What is asked
1: In the ruling on the motion to compel given below, reproduce the passage starting at "Each answer in" and ending at "response to Form Interrogatory 9.1.", substituting "answering party" for every occurrence of "responding party".
2: Carry the ruling on the motion to compel forward from its final sentence with further text of your own.

Reading passage
..........

Case Number: KC067113    Hearing Date: March 03, 2021    Dept: O

After hearing, Defendant City of Pomona’s Motion to Compel Plaintiff The Humane Society of Pomona Valley’s responses to request for Form Interrogatories, Set One, is DENIED. No sanctions.

Defendant City of Pomona (“Defendant”) moves the court to compel Plaintiff The Humane Society of Pomona Valley (“Plaintiff”) to further respond to one specific interrogatory in Defendant’s Form Interrogatories, Set One (“Request”). Defendant also seeks monetary sanctions of $2,200.00 against Plaintiff and its counsel.

Code of Civil Procedure section 2030.300 allows a party to file a motion compelling further answers to interrogatories if it finds that the response is inadequate, incomplete, or evasive, or an objection in the response is without merit or too general. The motion shall be accompanied with a meet and confer declaration. (CCP § 2030.300(b).)

Each answer in the response must be “as complete and straightforward as the information reasonably available to the responding party permits. If an interrogatory cannot be answered completely, it shall be answered to the extent possible.” (CCP § 2030.220(a),(b).)

Request at Issue

The request at issue in this motion seeks a further response to Form Interrogatory 9.1.

Defendant contends that Plaintiff’s Response to the Requests (“Response”) was not code compliant. Particularly, Defendant contends that the Response is “confusing, unclear, contradictory and incomplete.”

Plaintiff contends that the Response was complete and code-compliant. Furthermore, this motion is unwarranted because Defendant failed to meet and confer before bringing this motion.

The court agrees with Plaintiff that the Response was complete and code-compliant. In fact, Defendant’s inclusion of “Other Discovery Responses Necessitating The Need for Further Responses” only obfuscates the issue before this court, which is only as to Form Interrogatory 9.1. At the hearing, Defendant requested the court review Plaintiff’s Response to Form Interrogatory 9.1(c). The court had done so and finds the Response that the amount of damages is still under investigation adequate for purposes of this motion. Moreover, Defendant does not provide sufficient information for the court to determine that the answer was not a complete one so as to order that “it shall be answered to the extent possible.” (CCP § 2030.220(a),(b).) Clearly, the court expects that prior to the trial on the issue of damages, Plaintiff will provide the “amount” of monetary damages it is seeking and evidence in support of such request. However, the court will not compel a further answer because the Response is adequate.

Furthermore, Defendant does not provide any legally cognizable arguments as to why the Response to Form Interrogatory 9.1 is insufficient apart from any possible contradiction it may have with other discovery responses. If Defendant does not agree with the Response and finds it contradictory, then Defendant is free to raise that issue at trial during presentation of evidence. A discovery motion is not designed to contest the truth of the responses, but to only compel a party to provide a code-compliant response to the discovery requests. Here, Plaintiff has done so. A discovery motion hearing is not the time or place for the court to make a determination as to the veracity of the any responses.

..........

Layout annotation items:
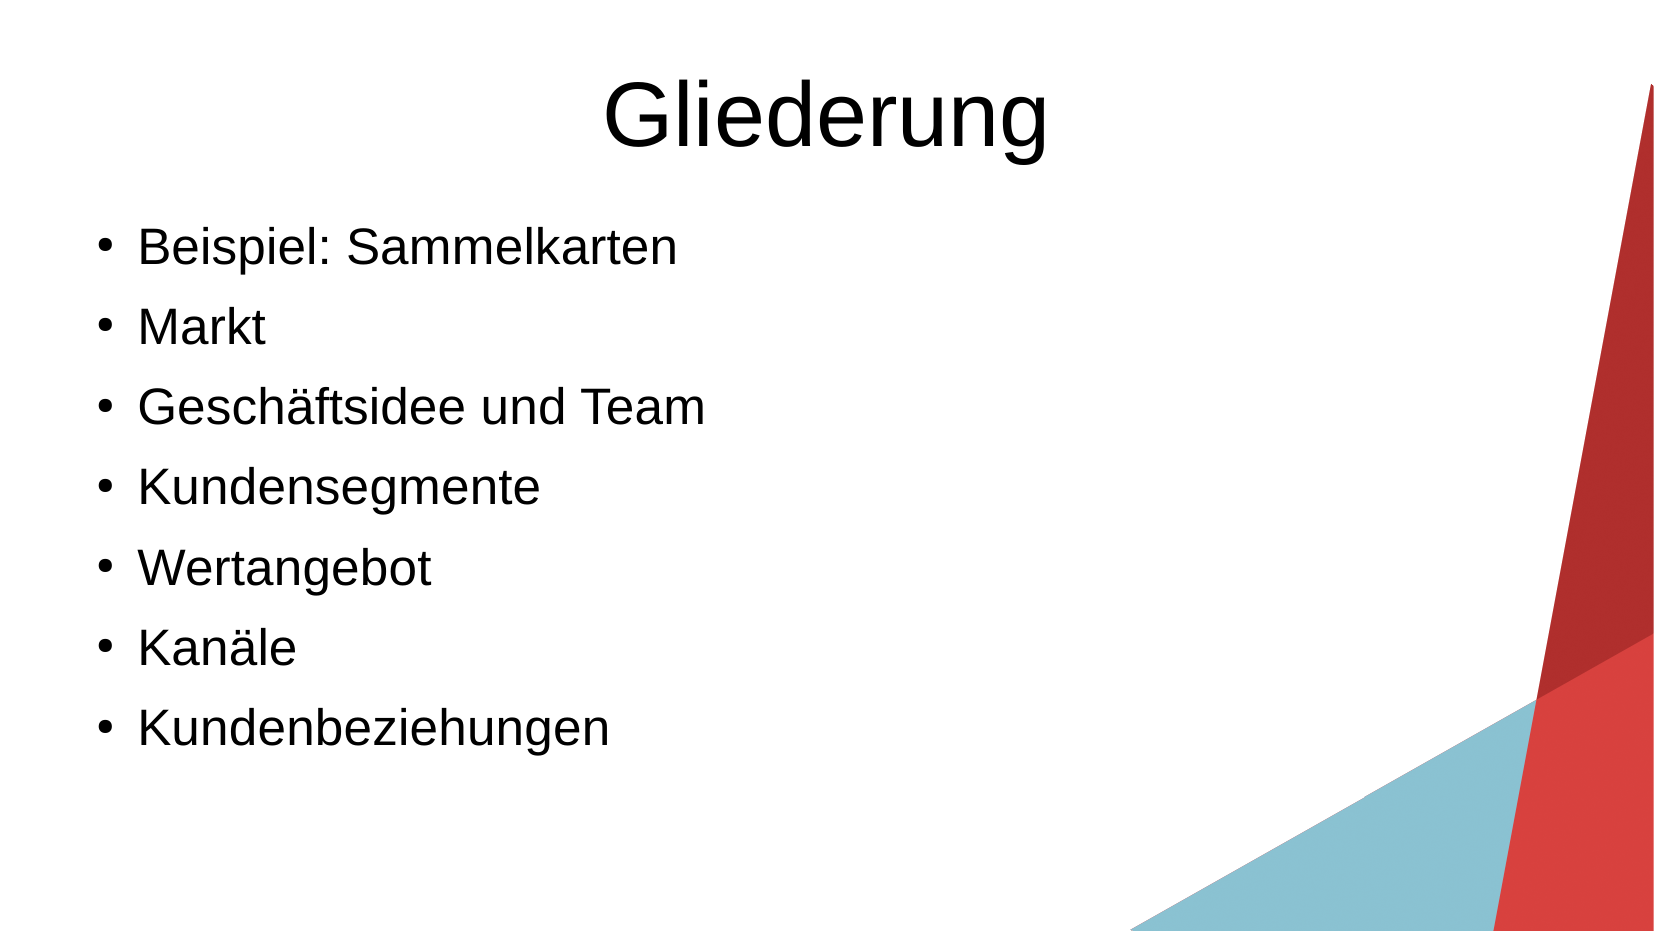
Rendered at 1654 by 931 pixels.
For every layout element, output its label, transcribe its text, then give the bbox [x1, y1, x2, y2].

picture [1075, 84, 1654, 931]
list Beispiel: Sammelkarten Markt Geschäftsidee und Team Kundensegmente Wertangebot Kanäle Kundenbeziehungen [82, 217, 1571, 758]
title Gliederung [82, 37, 1571, 193]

..........

Outputs in order
1:
Each answer in the response must be “as complete and straightforward as the information reasonably available to the answering party permits. If an interrogatory cannot be answered completely, it shall be answered to the extent possible.” (CCP § 2030.220(a),(b).)

Request at Issue

The request at issue in this motion seeks a further response to Form Interrogatory 9.1.

2:
Thus, Defendant’s motion is DENIED.

Sanctions

Section 2030.300(d) authorizes the court to impose a sanction against any party/attorney who unsuccessfully makes or opposes a motion to compel further responses, unless it finds that the one subject to the sanction acted with substantial justification or that other circumstances make the imposition of the sanction unjust.

Both Defendant and Plaintiff requested sanctions against each other for this motion. Because Plaintiff is the successful party to this motion, the court will therefore address whether Plaintiff is entitled to sanctions against Defendant.

Plaintiff requests sanctions on the basis that Defendant improperly brought this motion without first properly meeting and conferring, and bringing this motion in bad faith. However, Plaintiff admits that the meet and confer letter did raise the issue. (Declaration of Tiffany Scarborough, ¶ 12, Ex. B.) Therefore, no sanctions will be imposed.

After hearing, Plaintiff The Humane Society of Pomona Valley’s Motion to Compel Defendant City of Pomona’s responses to request for Request for Admissions, Set Two, is GRANTED. Sanctions are imposed against Defendant and its counsel in the reasonable amount of $1,851.65 payable within 30 days. The responses will also be provided within 30 days of this order.

Plaintiff The Humane Society of Pomona Valley (“Plaintiff”) moves the court to compel Defendant City of Pomona (“Defendant”) to further respond to Plaintiff’s Requests for Admission (“RFA”), Set Two (“Requests”). Plaintiff also seeks monetary sanctions of $3,636.65 against Defendant and its counsel.

Code of Civil Procedure section 2033.290 allows a party to file a motion compelling further answers to request for admissions if it finds that the response is inadequate, incomplete, or evasive, or an objection in the response is without merit or too general. The motion shall be accompanied with a meet and confer declaration. (CCP § 2033.290(b).)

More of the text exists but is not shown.